(Saved entries)
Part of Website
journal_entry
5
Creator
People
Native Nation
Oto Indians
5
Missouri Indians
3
...
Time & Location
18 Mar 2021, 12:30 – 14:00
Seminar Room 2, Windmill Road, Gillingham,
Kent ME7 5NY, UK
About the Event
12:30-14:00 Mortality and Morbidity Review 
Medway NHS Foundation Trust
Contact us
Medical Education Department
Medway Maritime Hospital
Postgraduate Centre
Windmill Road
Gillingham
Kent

Activity:
Which lines in the items above contain the word "Gillingham", matching its capitalization exactly? Locate each one and copy it out in full.

Written response:
Seminar Room 2, Windmill Road, Gillingham,
Gillingham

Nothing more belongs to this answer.